Before her academic career, she was Director of Research at Pecos River Learning Centers, where she worked on transformational change in large companies. In the early 1980s, she worked as Chief Engineer for architect/inventor Buckminster Fuller, and her book A Fuller Explanation: The Synergetic Geometry of R. Buckminster Fuller (Birkauser Boston, 1987) clarifies Fuller’s mathematical contributions for a non-technical audience. Edmondson received her PhD in organisational behavior, AM in psychology, and AB in engineering and design from Harvard University.

 

Daniel Mulino MP

Assistant Treasurer and Minister for Financial Services

Sessions

Keynote 8 – Navigating the energy transition: opportunities, investor strategies and policy needs

Born in Brindisi, Italy, Daniel was a young child when he moved with his family to Australia. He grew up in Canberra and completed his first degrees – arts and law – at the ANU. He then completed a Master of Economics (University of Sydney) and a PhD in economics from Yale.

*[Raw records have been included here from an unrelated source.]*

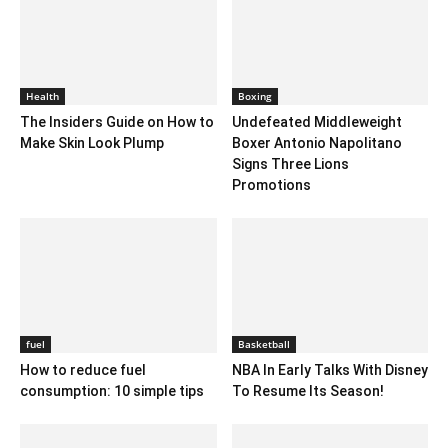
Health
Boxing
The Insiders Guide on How to
Undefeated Middleweight
Make Skin Look Plump
Boxer Antonio Napolitano
Signs Three Lions
Promotions
fuel
Basketball
How to reduce fuel
NBA In Early Talks With Disney
consumption: 10 simple tips
To Resume Its Season!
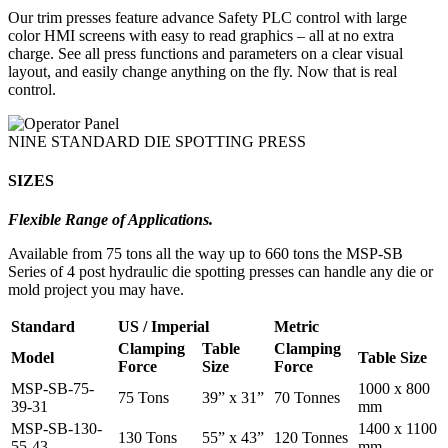
Our trim presses feature advance Safety PLC control with large
color HMI screens with easy to read graphics – all at no extra
charge. See all press functions and parameters on a clear visual
layout, and easily change anything on the fly. Now that is real
control.
NINE STANDARD DIE SPOTTING PRESS
SIZES
Flexible Range of Applications.
Available from 75 tons all the way up to 660 tons the MSP-SB
Series of 4 post hydraulic die spotting presses can handle any die or
mold project you may have.
Standard
US / Imperial
Metric
Clamping
Table
Clamping
Model
Table Size
Force
Size
Force
MSP-SB-75-
1000 x 800
75 Tons
39” x 31”
70 Tonnes
39-31
mm
MSP-SB-130-
1400 x 1100
130 Tons
55” x 43”
120 Tonnes
55-43
mm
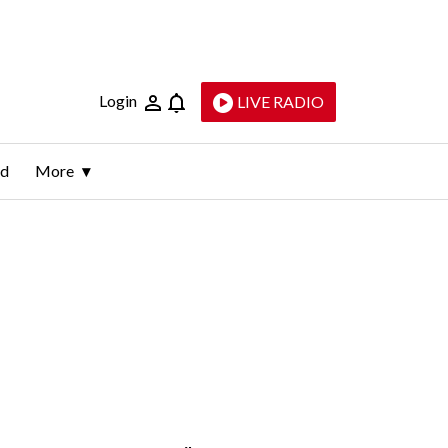
Login
LIVE RADIO
ld
More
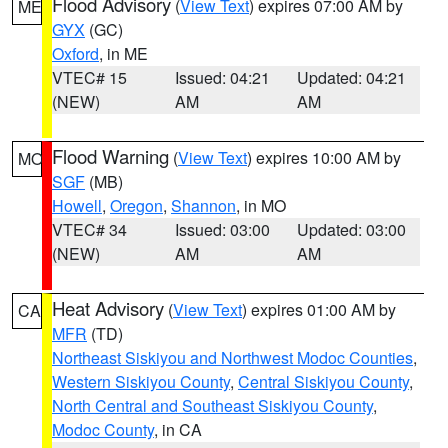
Flood Advisory
(
View Text
) expires 07:00 AM by
ME
GYX
(GC)
Oxford
, in ME
VTEC# 15
Issued: 04:21
Updated: 04:21
(NEW)
AM
AM
Flood Warning
(
View Text
) expires 10:00 AM by
MO
SGF
(MB)
Howell
,
Oregon
,
Shannon
, in MO
VTEC# 34
Issued: 03:00
Updated: 03:00
(NEW)
AM
AM
Heat Advisory
(
View Text
) expires 01:00 AM by
CA
MFR
(TD)
Northeast Siskiyou and Northwest Modoc Counties
,
Western Siskiyou County
,
Central Siskiyou County
,
North Central and Southeast Siskiyou County
,
Modoc County
, in CA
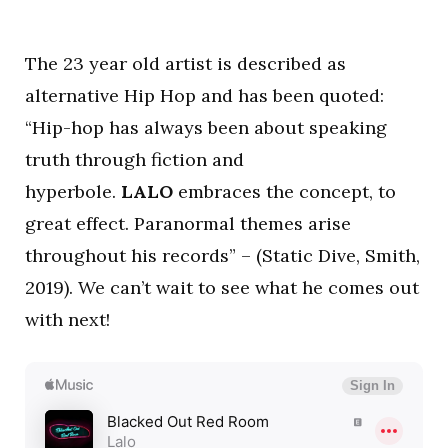
The 23 year old artist is described as
alternative Hip Hop and has been quoted:
“Hip-hop has always been about speaking
truth through fiction and
hyperbole.
LALO
embraces the concept, to
great effect. Paranormal themes arise
throughout his records” – (Static Dive, Smith,
2019). We can’t wait to see what he comes out
with next!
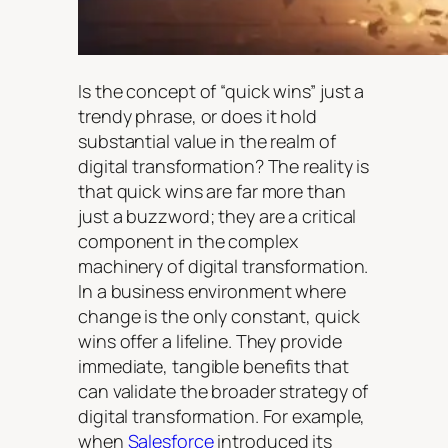
Is the concept of “quick wins” just a
trendy phrase, or does it hold
substantial value in the realm of
digital transformation? The reality is
that quick wins are far more than
just a buzzword; they are a critical
component in the complex
machinery of digital transformation.
In a business environment where
change is the only constant, quick
wins offer a lifeline. They provide
immediate, tangible benefits that
can validate the broader strategy of
digital transformation. For example,
when
Salesforce
introduced its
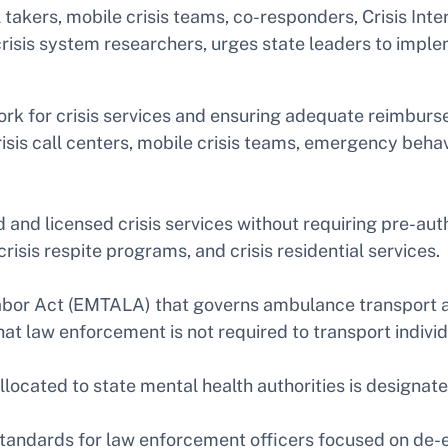
ll takers, mobile crisis teams, co-responders, Crisis In
d crisis system researchers, urges state leaders to impl
ork for crisis services and ensuring adequate reimburs
sis call centers, mobile crisis teams, emergency behavi
d and licensed crisis services without requiring pre-aut
isis respite programs, and crisis residential services.
r Act (EMTALA) that governs ambulance transport and
at law enforcement is not required to transport individ
located to state mental health authorities is designate
standards for law enforcement officers focused on de-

He lectured at Monash University, was an economic adviser in the Gillard government and was a Victorian MP from 2014 to 2018. As Parliamentary Secretary to the Treasurer of Victoria, Daniel helped deliver major infrastructure projects and developed innovative financing structures for community projects.

In 2018 he was preselected for the new federal seat of Fraser and became its first MP at the 2019 election, re-elected in 2022 and 2025. From 2022 to 2025, Daniel was chair of the House of Representatives’ Standing Economics Committee in which he chaired inquiries; economic dynamism, competition and business formation and insurers’ responses to 2022 major floods claims.

In 2025, he became the Assistant Treasurer and Minister for Financial Services.

In August 2022, Daniel published ‘Safety Net: The Future of Welfare in Australia’, which aims to explore the ways in which an insurance approach can improve the effectiveness of government service delivery.